One would hope that all of the addition of speech technologies would bolster products in the assistive technology market as well. We have seen better hand held devices for sight impaired users starting to be offered, but we are also seeing a more concentrated effort in making the web more accesible too, and this is where TTS really plays a part. For example, Google just unveiled a web search site that helps the sight impaired to do search. This site prioritizes a user's search results based on how simple the Web page layouts are. This is critical for people who depend upon TTS to read a page to them, because the more complicated the page, with graphics and information that is not core to the information that a person is searching for, the more extraneous material is read that a person does not need to hear. A sited person can ignore the superfluous stuff and skip to the text, but a sight-impaired person cannot.
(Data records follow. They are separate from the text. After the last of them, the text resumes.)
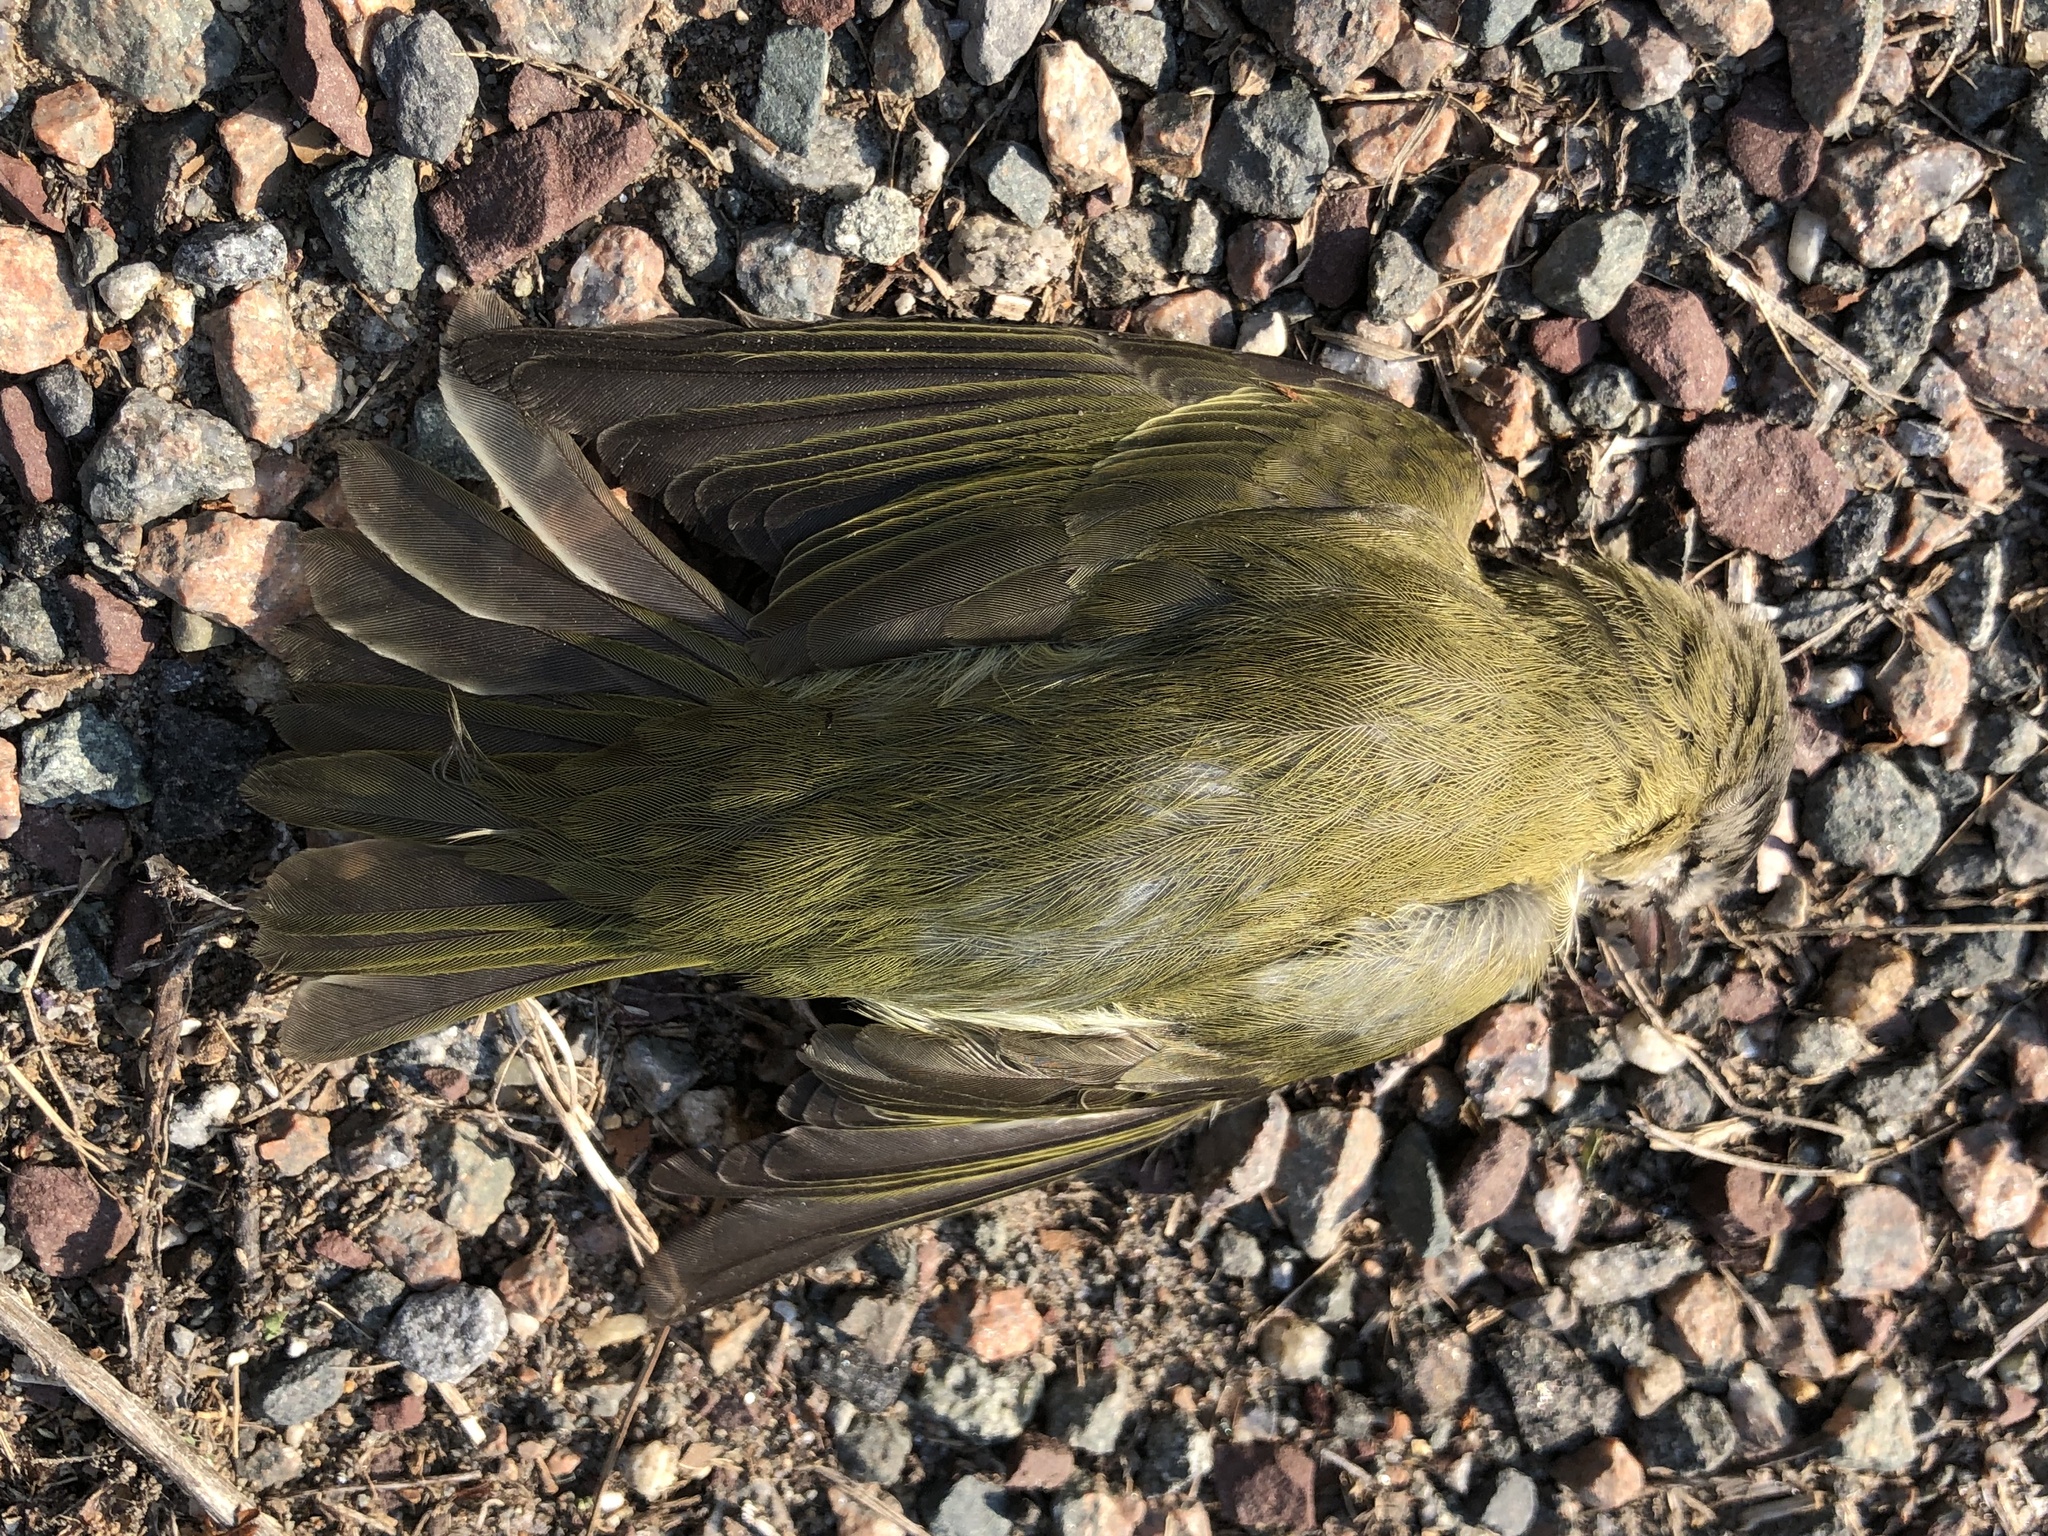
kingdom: Animalia
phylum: Chordata
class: Aves
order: Passeriformes
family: Vireonidae
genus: Vireo
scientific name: Vireo olivaceus
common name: Red-eyed vireo
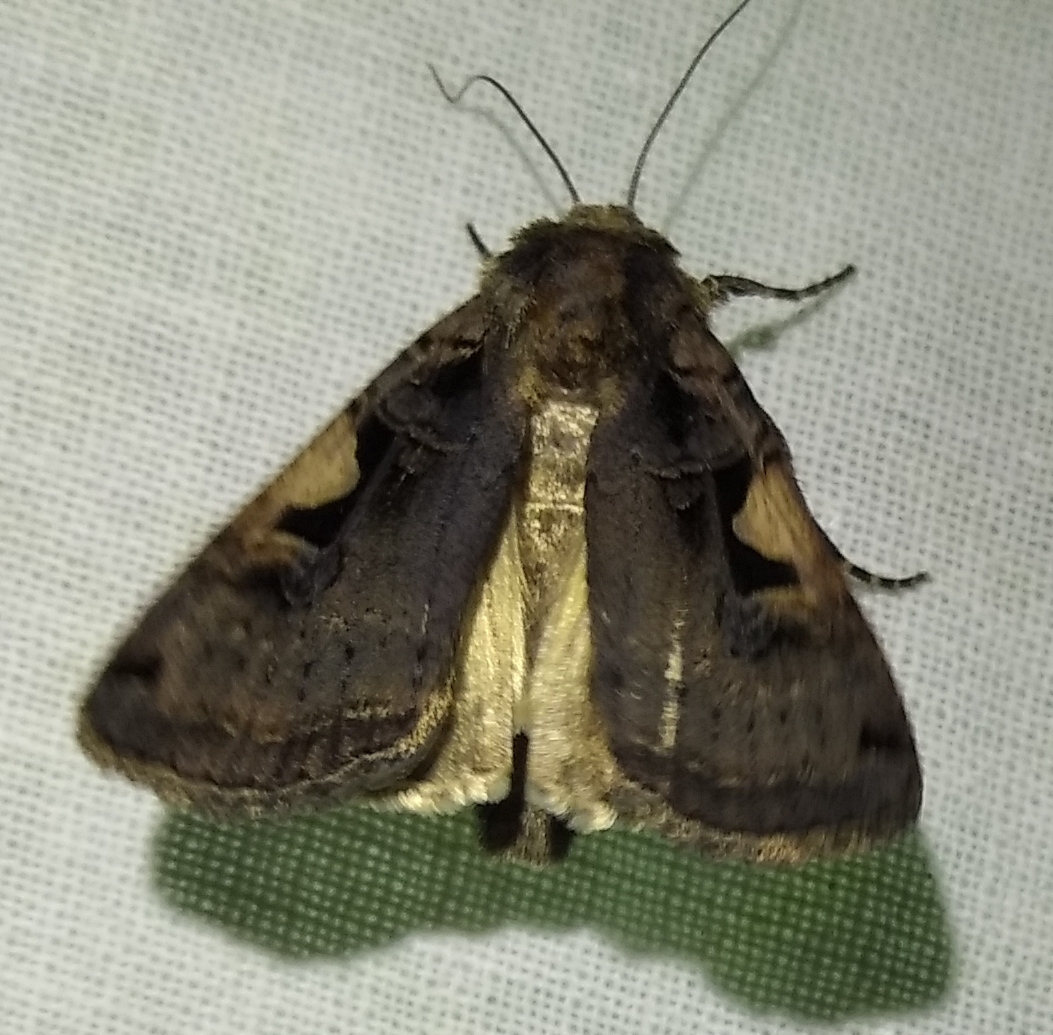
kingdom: Animalia
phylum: Arthropoda
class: Insecta
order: Lepidoptera
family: Noctuidae
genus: Xestia
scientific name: Xestia c-nigrum
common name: Setaceous hebrew character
Speech continues to be loaded into all mobility aspects of unified communications, so those UC vendors who aren't paying attention will. This will appear in new capabilities on devices, in many cases multi-modal applications that allow a user a choice between voice and keypad, and in new applications that use speech technologies. In addition, there will be an increase in the adoption of speech analytics, among other business analytics, to facilitate better business processes in both the enterprise and the contact center, both of which UC plays a role in. Particularly in the contact center, with more of the focus on the "voice on the customer" trend, speech analytics is integral to uncovering what is really happening with customer conversations and will continue to gain traction in 2010.
Dictation and speech-to-text
Use of dictation will continue to grow both in vertical market applications, such as healthcare and legal, to "end user dictation" in which the end user dictates using speech-to-text in mobility applications, such as sending texts or using products/services that convert voicemails to texts. Nuance, who is already heavily invested in dictation technology and products, purchase of SpinVox at year end was an additional indicator of how this market is growing.
The industry made further inroads into translations systems in 2009 and this will continue in 2010, particularly as the footprint required to run them shrinks. This is particularly useful in mobility applications on phones and, along those lines, in the last week of 2009 Toshiba delivered a trilingual translation system that uses TTS and ASR that can be used embedded on a cell phone, rather than requiring a user to incur network charges to access an application on the network. This application translates between Japanese, Chinese and English and uses the ASR to determine which language is being spoken and what is said, and then TTS for output.
I don't know if I'm missing anything here, but these are the trends I see happening in speech in 2010 right now.